1)児童期や思春期に不調になった経験をもつ人が多い 
2)親の愛情をそれほど強く感じていない 
3)親が人生を謳歌していない 
4)これからの人生や将来に対して期待が大きくない 
5)ストレス耐性が低い

 これらの共通因子からは、不安傾向や回避行動をもつ性格傾向が推測される。自己を確立し、人生を肯定的に乗り越えていく姿を想像するのは困難になるのだ。

 では、どうすればいいか。それらに対して最も深くアプローチできるのはやはり、親なのである。著者によれば、幼児期のメンタル不調や不登校、社会人になってからの出社拒否やいわゆる「新型うつ」状態は、子どもに対する親の関わり方次第で防げるのだという。逆に、親の関わり方がその原因をつくっているともいえるのだ。

1)児童期や思春期に不調になった経験をもつ人が多い
 1については、精神的な不調から不登校になっていた時期が若干でもあったり、親に厳しくしつけられたことで、対人不安を抱いている可能性が考えられる。その時点で親が不調のサインや原因を見逃し、効果的なアプローチをとらなければ、なんとか社会人にこぎつけたとしても、いざ会社に入ってリアリティ・ショックを受ければ、たまらず不調をきたしてしまうのだ。

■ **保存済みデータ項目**
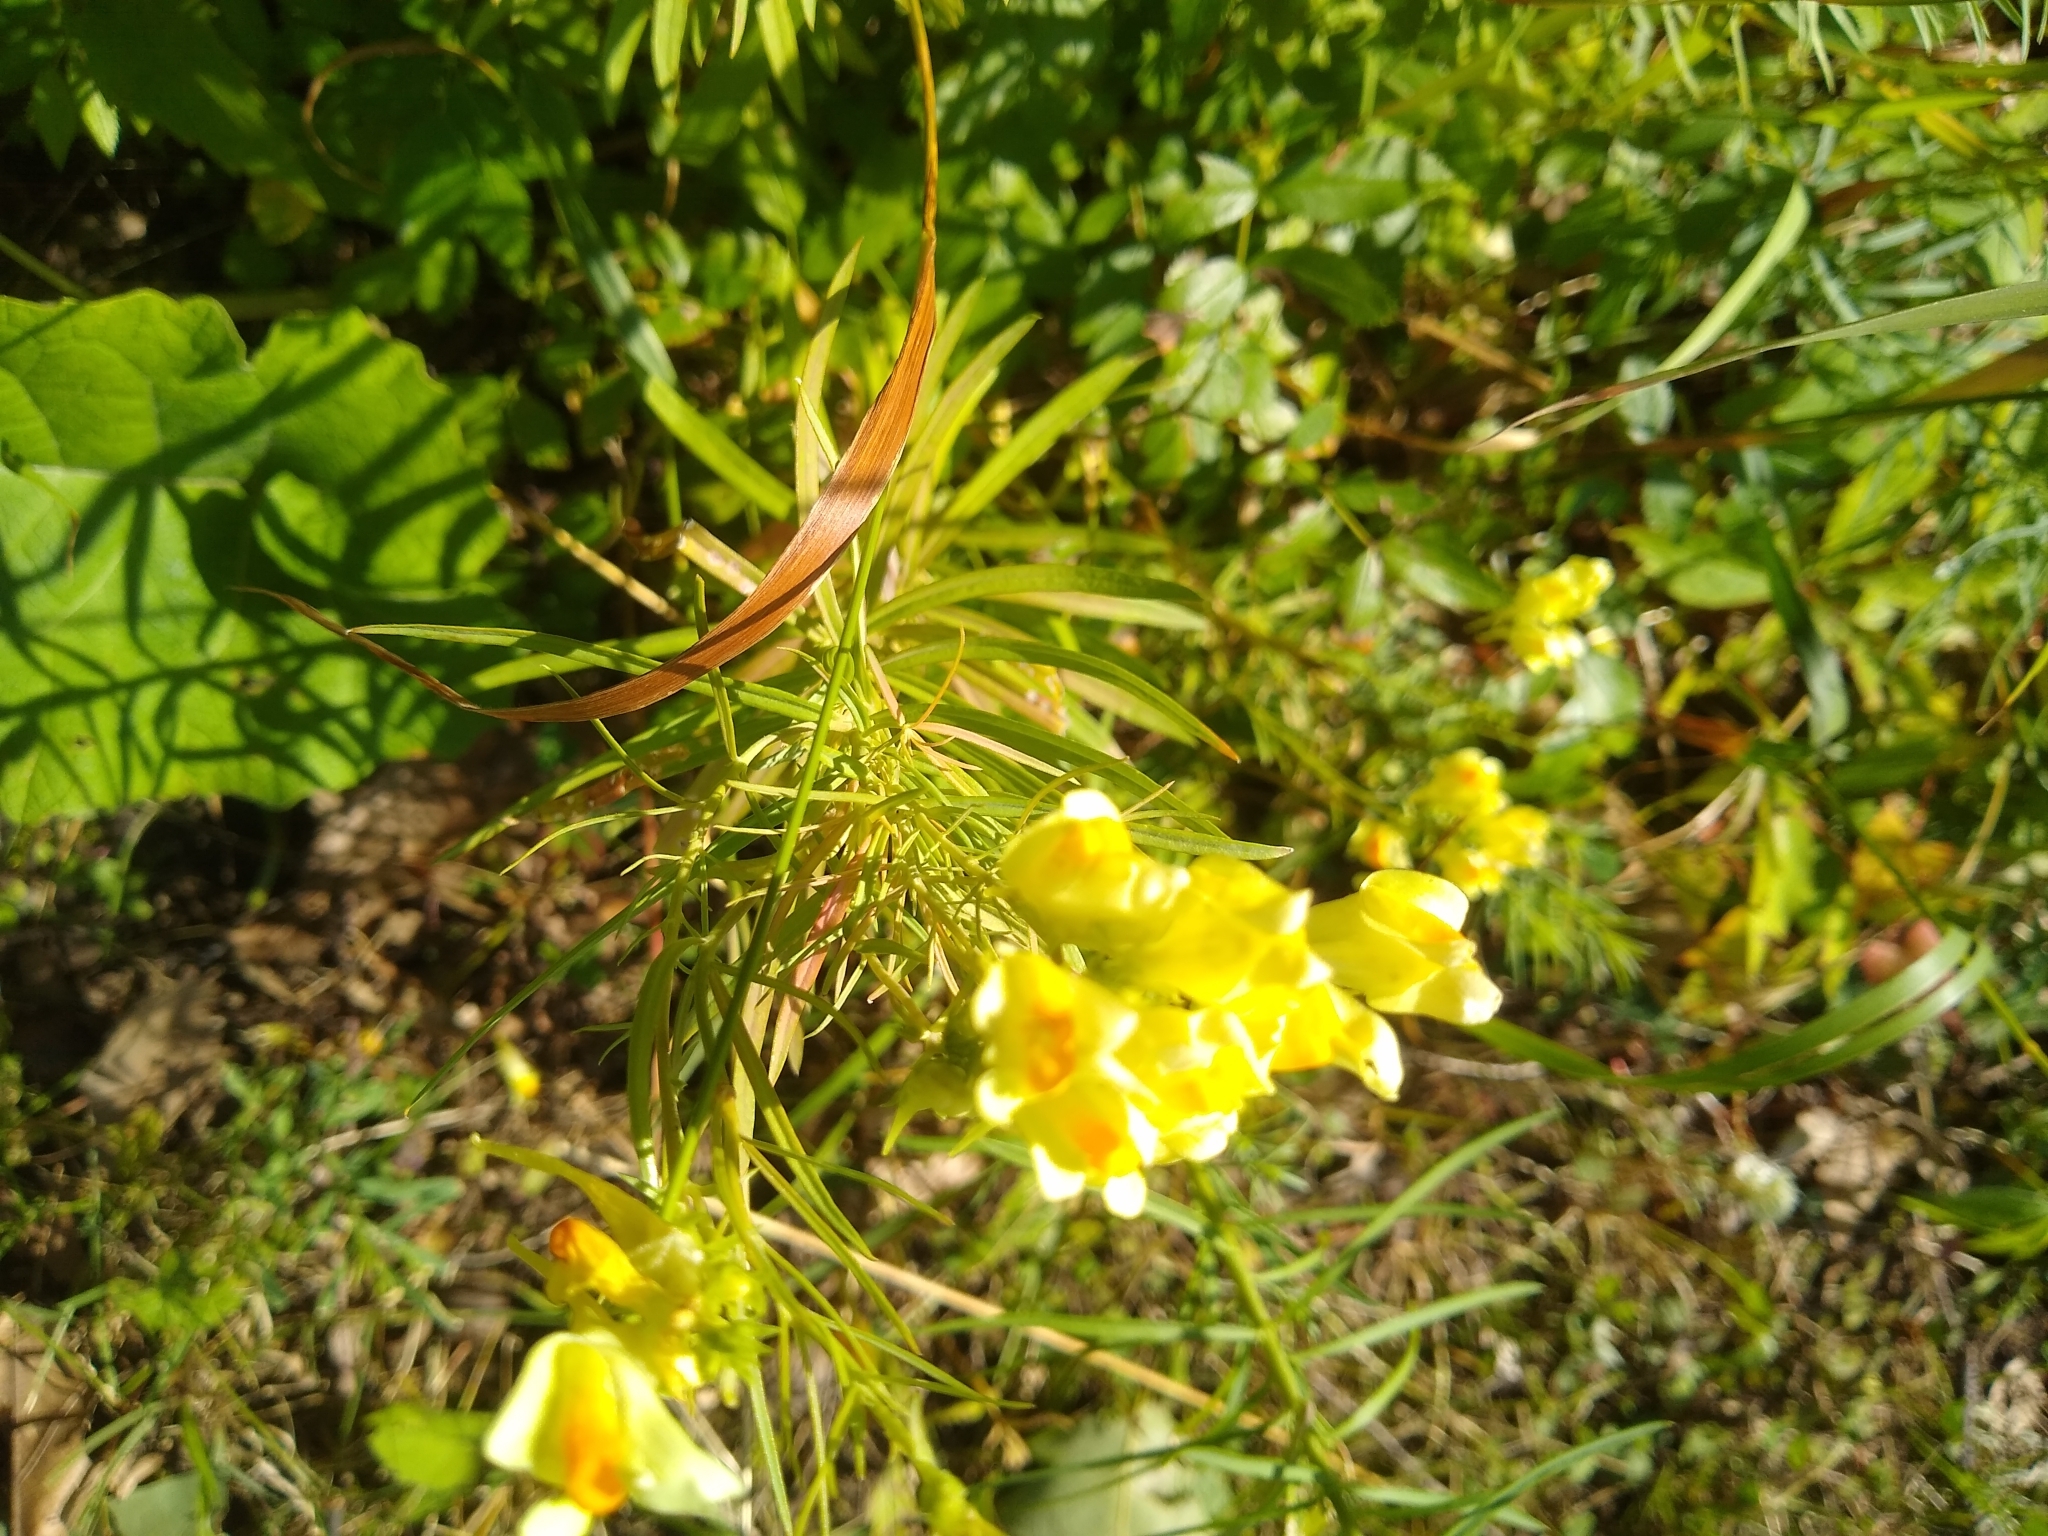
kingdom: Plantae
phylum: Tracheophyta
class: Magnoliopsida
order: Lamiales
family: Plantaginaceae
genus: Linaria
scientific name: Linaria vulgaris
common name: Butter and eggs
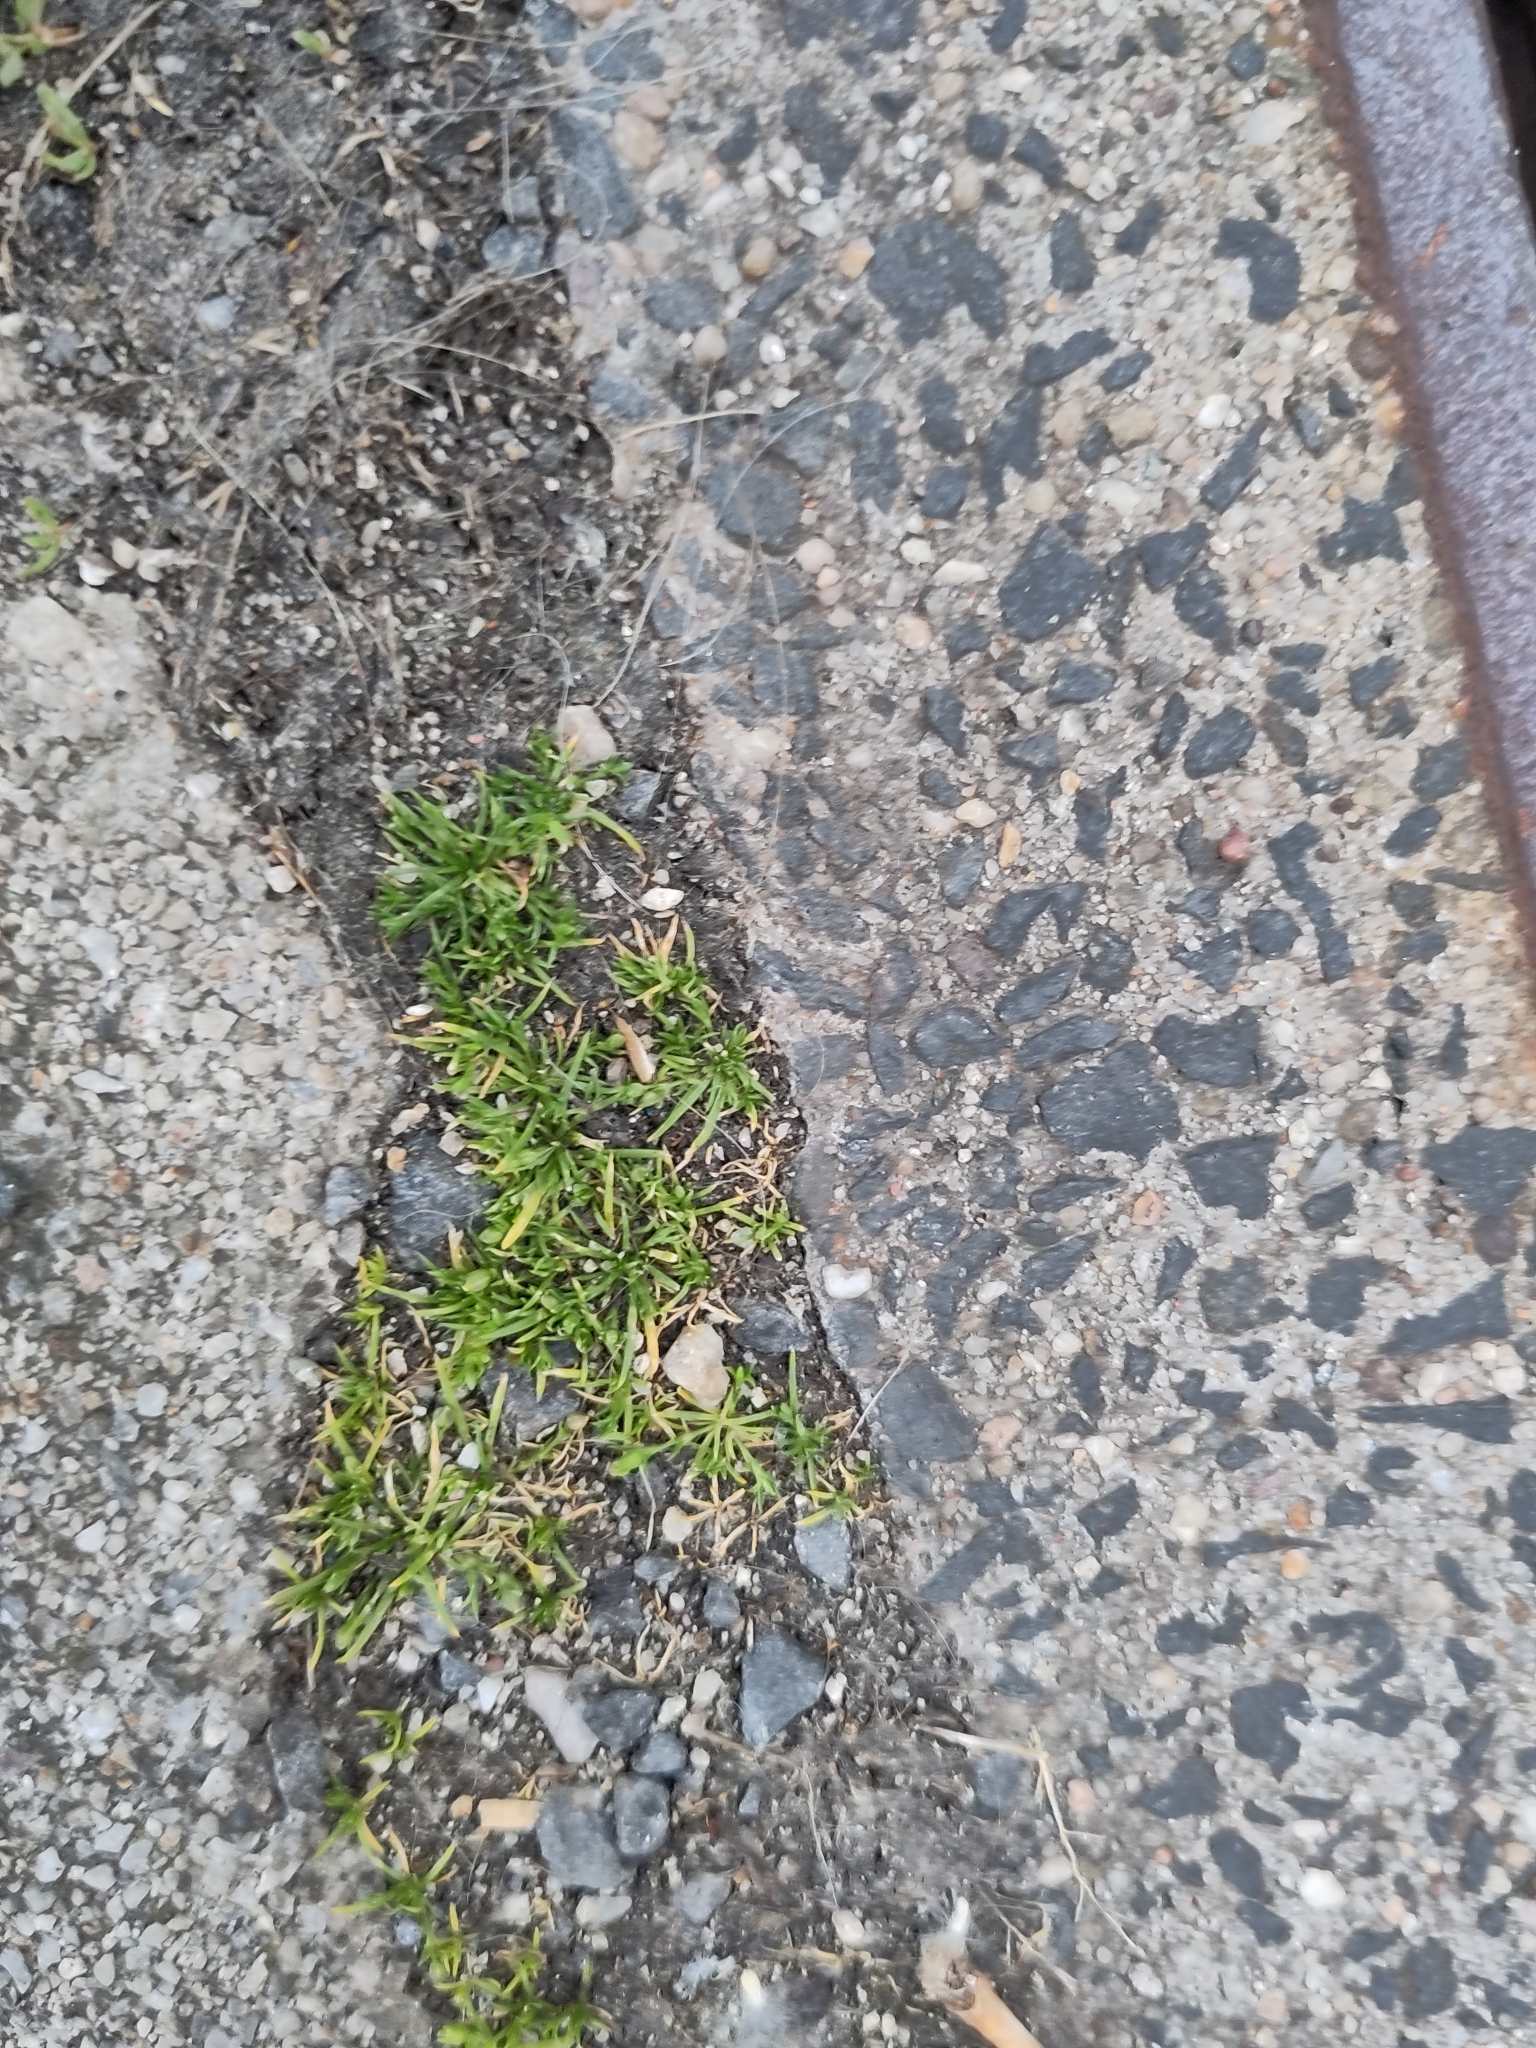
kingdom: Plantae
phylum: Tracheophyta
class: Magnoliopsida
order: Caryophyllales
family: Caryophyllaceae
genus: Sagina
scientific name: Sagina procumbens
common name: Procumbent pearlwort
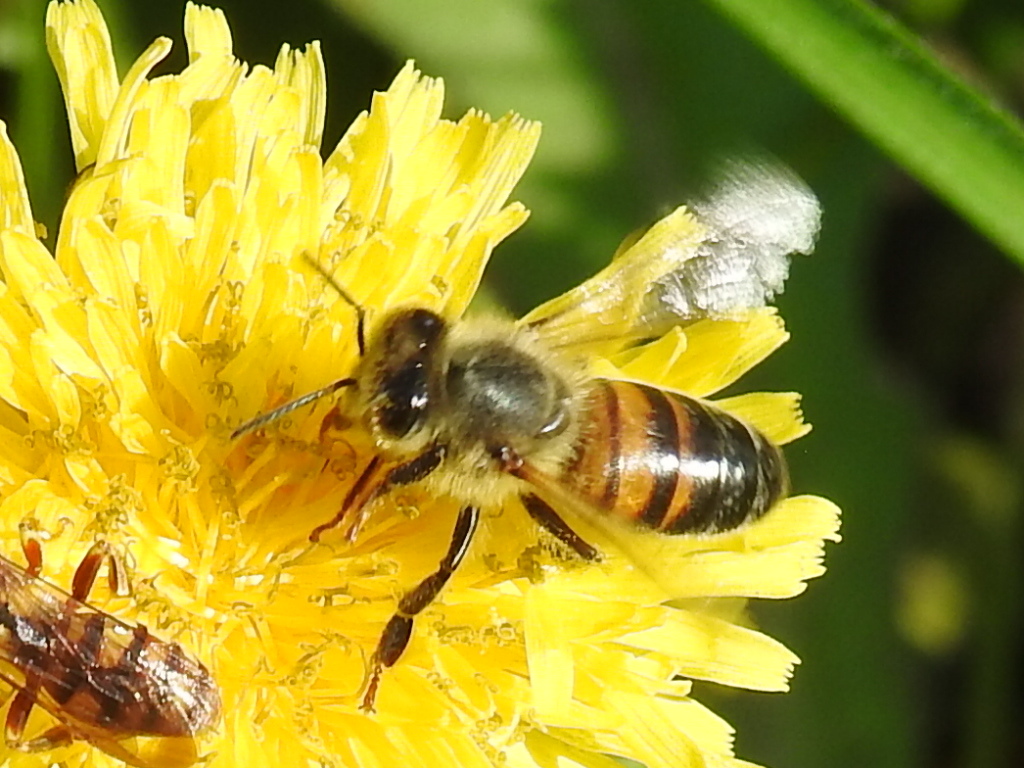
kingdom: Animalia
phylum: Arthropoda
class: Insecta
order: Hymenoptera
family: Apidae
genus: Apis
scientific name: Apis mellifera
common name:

■ **作業指示**
本文によると、それらに対して最も深くアプローチできるのは誰ですか。 このデータは本文の内容とは関係がありません。

■ **解答**
親です。